While Mexico’s vital registration system is rated among the best in terms of quality and completeness, the quality of information provided in medical death certificates varies according to the people responsible for completing them, whether physicians or lay people, as well as if deaths are coded as ill-defined. The objective of the study was to assess the concordance between the cause of death from official statistics from death certificates and a gold standard diagnosis of the same deaths from hospital medical records. The gold standard causes of death used in this study were collected as part of the Population Health Metrics Research Consortium (PHMRC) gold standard verbal autopsy (VA) validation study.
The researchers studied both chance-corrected concordance, which assesses the accuracy of individual cause of death assignments, and cause-specific mortality fraction accuracy, which assesses the fractions of all deaths due to a specific cause in the population. When considering only the underlying cause of death on the medical death certificate, median chance-corrected concordance between the medical death certificate versus the gold standard was 54.3% for neonates, 38.5% for children, and 66.5% for adults. Cause-specific mortality fraction accuracy for the medical death certificate versus the gold standard was 0.756 for neonates, 0.683 for children, and 0.780 for adults. Both median chance-corrected concordance and accuracy increased when all causes of death on the medical death certificate were included, not just the first underlying cause.

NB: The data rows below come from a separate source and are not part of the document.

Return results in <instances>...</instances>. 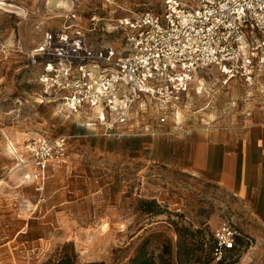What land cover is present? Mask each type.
Instances as JSON below:
<instances>
[{"label":"rangeland","instance_id":"1","mask_svg":"<svg viewBox=\"0 0 264 264\" xmlns=\"http://www.w3.org/2000/svg\"><path fill=\"white\" fill-rule=\"evenodd\" d=\"M160 5L0 0V264H178L180 242L191 252L189 264H264V242L242 233L248 220L234 197L171 166L165 152L170 140L196 131L256 123L264 109L255 91L251 97L243 83L223 84L216 70L203 71L180 104L166 110L159 103L138 104L129 125L110 135L103 130L106 117L68 115L29 64L48 33L79 31L94 47L119 45V19L160 14ZM133 136L146 143H127ZM40 137L67 142L65 158L49 166L41 194L19 167L24 143ZM222 223L241 236L233 252L218 258L208 247ZM180 228L190 233L180 237Z\"/></svg>","mask_w":264,"mask_h":264},{"label":"built area","instance_id":"2","mask_svg":"<svg viewBox=\"0 0 264 264\" xmlns=\"http://www.w3.org/2000/svg\"><path fill=\"white\" fill-rule=\"evenodd\" d=\"M160 6V14L119 19V45L94 47L79 31L48 33L29 64L68 115L106 117L104 134L127 127L138 104L159 103L164 110L180 104L197 74L210 69L223 84L241 82L251 97L255 91L264 109V0H161ZM66 151L63 137L24 143L19 167L36 192H43L49 166L62 162ZM240 236L222 223L213 233L215 256L234 249Z\"/></svg>","mask_w":264,"mask_h":264},{"label":"crops","instance_id":"3","mask_svg":"<svg viewBox=\"0 0 264 264\" xmlns=\"http://www.w3.org/2000/svg\"><path fill=\"white\" fill-rule=\"evenodd\" d=\"M255 122L239 129L196 131L185 139L170 140L165 152L171 166L231 194L240 215L248 220L242 233L264 242V117ZM128 141L146 143L139 136Z\"/></svg>","mask_w":264,"mask_h":264},{"label":"trees","instance_id":"4","mask_svg":"<svg viewBox=\"0 0 264 264\" xmlns=\"http://www.w3.org/2000/svg\"><path fill=\"white\" fill-rule=\"evenodd\" d=\"M176 233H178V235L180 237H183L184 233H185V235H188L190 232L188 231L187 228H180V229H176ZM196 234L200 235V234H202V231L198 230L196 232ZM239 240H240V237L236 241L238 242ZM208 249H209V253H212L215 255L216 250H217V243L215 242L214 239L211 240V243H210ZM234 250H235V248L232 250H224L222 256H225L228 253L233 252ZM190 254H191V252L189 251V248L184 244V242H180L179 243V251H178V264H189L190 262H189L188 258L190 256ZM133 261H134L133 264H147L146 261H142V260H133ZM218 264H223V262L219 261ZM231 264H233V262Z\"/></svg>","mask_w":264,"mask_h":264}]
</instances>
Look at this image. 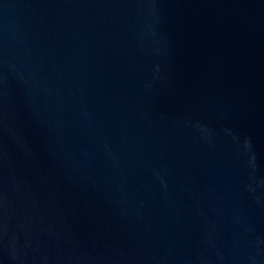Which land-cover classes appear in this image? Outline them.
Wrapping results in <instances>:
<instances>
[{
  "label": "water",
  "instance_id": "water-1",
  "mask_svg": "<svg viewBox=\"0 0 264 264\" xmlns=\"http://www.w3.org/2000/svg\"><path fill=\"white\" fill-rule=\"evenodd\" d=\"M0 264H264V0H0Z\"/></svg>",
  "mask_w": 264,
  "mask_h": 264
}]
</instances>
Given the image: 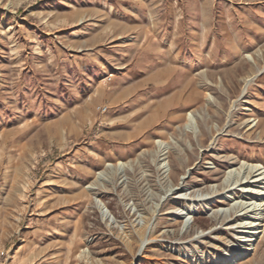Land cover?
<instances>
[{
	"label": "rangeland",
	"instance_id": "obj_1",
	"mask_svg": "<svg viewBox=\"0 0 264 264\" xmlns=\"http://www.w3.org/2000/svg\"><path fill=\"white\" fill-rule=\"evenodd\" d=\"M239 3L0 0V264H264L257 197L227 186L264 164V23Z\"/></svg>",
	"mask_w": 264,
	"mask_h": 264
},
{
	"label": "bare ground",
	"instance_id": "obj_2",
	"mask_svg": "<svg viewBox=\"0 0 264 264\" xmlns=\"http://www.w3.org/2000/svg\"><path fill=\"white\" fill-rule=\"evenodd\" d=\"M250 58L254 60V57L252 55L250 56ZM249 80H252V78H247L246 83H248ZM244 89H246V86ZM186 127L191 129H194L196 127V119L194 113H189V118ZM161 145L163 146L162 149V155H163L166 153L165 149L169 148V146L166 143H161ZM165 158L166 157H163L159 164L160 168L162 169H165L167 167V162L165 161ZM110 166L113 167L112 164H110ZM124 167H125V163L119 164L120 169L123 170ZM229 171H230L229 175L227 176V183H228L227 186L230 187V190L241 187V190L247 195H252L254 198L257 197L256 201L254 200V202L247 205V207H251L253 205V208H255L256 210L253 212V215H257L253 217L252 220L250 221L251 226H249L248 228L251 229V232L249 235H246L247 239L245 240L246 244H245L244 252H249L250 250L254 249V245H255L254 241H257L258 238L257 237V233L259 231L258 229L260 228L262 222L264 221V217L260 216L264 209V186H261L264 185V164L242 161L238 168H231ZM106 178H107L106 173L100 172L97 180L104 181ZM98 202L100 203L99 200ZM256 207L258 209H256ZM242 208L243 207L241 206V209ZM248 209L246 208L247 211ZM259 219L261 220L260 222H258ZM143 248H144V243L141 245L140 249L142 250Z\"/></svg>",
	"mask_w": 264,
	"mask_h": 264
},
{
	"label": "crops",
	"instance_id": "obj_3",
	"mask_svg": "<svg viewBox=\"0 0 264 264\" xmlns=\"http://www.w3.org/2000/svg\"><path fill=\"white\" fill-rule=\"evenodd\" d=\"M239 1H240L239 5L242 8L241 10L245 14V17H248L247 13H250L251 16H253V18H256V17L259 18V21H258L259 24L264 23V0H239ZM254 23H255V21H254ZM259 30L264 31V28H259ZM255 33L256 34H253L250 37V42H251L250 45L251 46H255L258 44V41L264 40V34L262 35L260 31L259 32L255 31ZM150 75L151 74H147L145 76V78H143V83H149L150 82V79H152ZM162 87H164V86H162ZM167 87H169V86L168 85L165 86V88H167ZM167 104H168V101H167L166 105L161 101L154 103V105H153L154 108H151L150 116H153L155 114L158 115L161 112L164 113L166 107L174 105L171 102H169V105H167ZM178 106L180 107V105H178Z\"/></svg>",
	"mask_w": 264,
	"mask_h": 264
},
{
	"label": "built area",
	"instance_id": "obj_4",
	"mask_svg": "<svg viewBox=\"0 0 264 264\" xmlns=\"http://www.w3.org/2000/svg\"><path fill=\"white\" fill-rule=\"evenodd\" d=\"M101 109H102L103 111H106L107 108H106V107H102Z\"/></svg>",
	"mask_w": 264,
	"mask_h": 264
}]
</instances>
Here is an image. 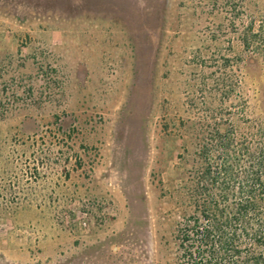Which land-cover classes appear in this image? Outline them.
Listing matches in <instances>:
<instances>
[{
	"label": "rangeland",
	"instance_id": "obj_1",
	"mask_svg": "<svg viewBox=\"0 0 264 264\" xmlns=\"http://www.w3.org/2000/svg\"><path fill=\"white\" fill-rule=\"evenodd\" d=\"M242 110L264 0H0V264H177L179 179Z\"/></svg>",
	"mask_w": 264,
	"mask_h": 264
},
{
	"label": "trees",
	"instance_id": "obj_2",
	"mask_svg": "<svg viewBox=\"0 0 264 264\" xmlns=\"http://www.w3.org/2000/svg\"><path fill=\"white\" fill-rule=\"evenodd\" d=\"M240 113L179 179L190 211L176 225L177 264H264V116Z\"/></svg>",
	"mask_w": 264,
	"mask_h": 264
}]
</instances>
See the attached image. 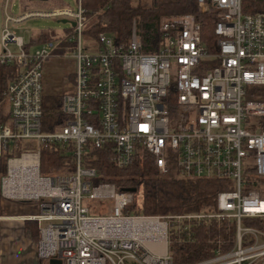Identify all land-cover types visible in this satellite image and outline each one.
Masks as SVG:
<instances>
[{"label": "built area", "instance_id": "obj_1", "mask_svg": "<svg viewBox=\"0 0 264 264\" xmlns=\"http://www.w3.org/2000/svg\"><path fill=\"white\" fill-rule=\"evenodd\" d=\"M7 12L9 0H5ZM247 0H197L201 12L217 16L215 39L205 40L192 13L160 17L161 48L146 52L134 26L127 45L102 32L84 44L87 16L82 0L14 17L6 13L0 62L15 66L0 98L9 119L0 124L2 198L38 203L40 254L61 264H174L171 231L192 241L202 221L233 219V247L190 264H264V9L246 12ZM74 21L64 35L27 47L9 29L29 17ZM63 43L66 51L57 52ZM73 51L72 90L62 110L68 116L54 131L42 129L43 67L53 56ZM32 142L31 147L14 145ZM75 145L76 170L41 172V146ZM87 141L112 143L116 164L129 163L137 145L154 157L161 175L216 180L223 189L216 210L165 215H128L134 192L113 183L94 185V168L82 165ZM112 199L110 215H90L83 200ZM258 223L250 224L247 221Z\"/></svg>", "mask_w": 264, "mask_h": 264}, {"label": "trees", "instance_id": "obj_2", "mask_svg": "<svg viewBox=\"0 0 264 264\" xmlns=\"http://www.w3.org/2000/svg\"><path fill=\"white\" fill-rule=\"evenodd\" d=\"M47 1V0H44ZM87 23L85 37L96 39L100 33L112 34L119 44L127 45L132 37L134 26L146 52L158 51L163 43L160 30V17L170 13H192L202 24L204 39H215L214 26L217 16L213 11L203 13L197 0H82ZM264 9V0H247L244 3L246 12ZM53 32L41 31L33 37L27 47L53 37ZM63 43L57 52L66 49ZM15 66L0 62V98L8 80L14 75ZM74 82V74L67 75ZM263 90L264 86H255ZM65 92L51 93L43 83L42 129L54 131L65 124L68 116L62 110ZM251 98L264 99V92L250 95ZM9 119L8 105L0 106V124ZM14 145L31 147L32 142L18 141ZM75 145L70 142H49L41 146V172L47 175L69 174L76 170ZM9 153L4 152L0 159V175L6 171V160ZM116 154L112 143L97 147L93 141H87L82 154V165L94 168L97 176L94 185L113 183L118 191L135 188L133 201L124 209L128 215H165L185 212L216 210V196L223 189L216 180L192 179L180 176L161 175L153 155L143 146L137 145L129 163L119 167L115 161ZM2 196L0 195V199ZM19 203L29 204L31 202ZM38 205V203H37ZM246 223L257 224L256 220ZM37 241L41 233L33 226ZM236 221L223 219L202 221L190 231L193 240L186 241L183 232L171 231V252L174 264H190L207 259L217 250H230L236 238ZM39 264H52L49 258H40Z\"/></svg>", "mask_w": 264, "mask_h": 264}, {"label": "rangeland", "instance_id": "obj_3", "mask_svg": "<svg viewBox=\"0 0 264 264\" xmlns=\"http://www.w3.org/2000/svg\"><path fill=\"white\" fill-rule=\"evenodd\" d=\"M149 1V0H146ZM5 0H0V35L5 26L4 19L6 13L17 17L30 11H50L55 7L65 6L75 9L77 0H9L7 12L5 11ZM70 28L68 23H62L57 17H29L19 23L10 24L9 29L16 35L22 36L26 42L35 37L41 31H52L56 36L64 35L65 31ZM84 44H91L89 38L83 37ZM34 47H40L35 44ZM1 51V48H0ZM73 51L65 55L53 56L46 60L43 67L44 79L47 90L51 93L67 92L72 90L73 83L68 74L73 73L76 68V59L72 56ZM32 207H38L36 202L28 204ZM83 205L89 208L90 215H110L113 208V200L106 199H88L83 200Z\"/></svg>", "mask_w": 264, "mask_h": 264}, {"label": "crops", "instance_id": "obj_4", "mask_svg": "<svg viewBox=\"0 0 264 264\" xmlns=\"http://www.w3.org/2000/svg\"><path fill=\"white\" fill-rule=\"evenodd\" d=\"M39 207H32L15 200L0 199V264H39V241L33 226L39 223L33 218Z\"/></svg>", "mask_w": 264, "mask_h": 264}, {"label": "water", "instance_id": "obj_5", "mask_svg": "<svg viewBox=\"0 0 264 264\" xmlns=\"http://www.w3.org/2000/svg\"><path fill=\"white\" fill-rule=\"evenodd\" d=\"M40 1H44V0H40ZM60 22L62 23H70L72 26L75 25V22L74 21H69L68 19H59ZM127 191H130V192H135L136 189L135 188H131V189H128ZM50 263L52 264H61V260L60 259H57V258H50Z\"/></svg>", "mask_w": 264, "mask_h": 264}]
</instances>
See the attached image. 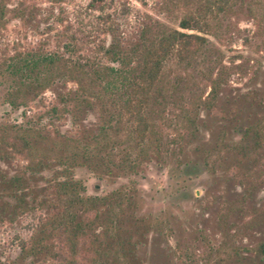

Concordance varied depending on the cause of death. For example, diabetes was more often recorded in the medical death certificate than the gold standard, suggesting that physicians are overstating this cause in the medical death certificate. Misclassification of deaths was also seen in diarrhea, pneumonia, burns, lung cancer, falls, and poisonings, while AIDS, cervical cancer, and leukemia/lymphomas had very little misclassification.
The study examined 1,589 deaths that occurred in 34 public hospitals in the Federal District and the state of Morelos, Mexico in 2009. The underlying cause of death obtained from medical death certificates was compared to a gold standard diagnosis derived from a review of medical records developed by the PHMRC. The gold standard causes of death required review by a committee of physicians and documented diagnostic criteria, including laboratory tests, medically observed and documented illness signs, and medical records containing specific terminology of illnesses. As part of the PHMRC study, VA interviews were conducted with relatives of deceased persons whose diagnoses were classified as gold standard.
Since the medical death certificates contain a sequence of causes of death, the authors were able to estimate concordance for the first underlying cause of death, as well as all causes of death recorded in the death certificate. Chance-corrected concordance and cause-specific mortality fraction accuracy were used to evaluate the quality of performance of the death certificate.
Accurate information about mortality is critical for tracking health and implementing policies in populations. Reliable statistical mortality data are therefore needed, which depend on the completeness and accuracy of cause of death diagnoses on the medical death certificate. While the study found a reasonably high concordance and accuracy of the assignment of individual causes of death from the medical death certificates compared to the gold standard, concordance varies depending on cause of death, and low concordance and cause-specific mortality fraction accuracy were found in both child and neonatal deaths.
The results suggest that using all of the causes of death recorded on the medical death certificate provides better population mortality data compared to only using the first underlying cause of death from the medical death certificate. In addition, death certification procedures need to be improved in children and neonates to better target health policies to these age groups.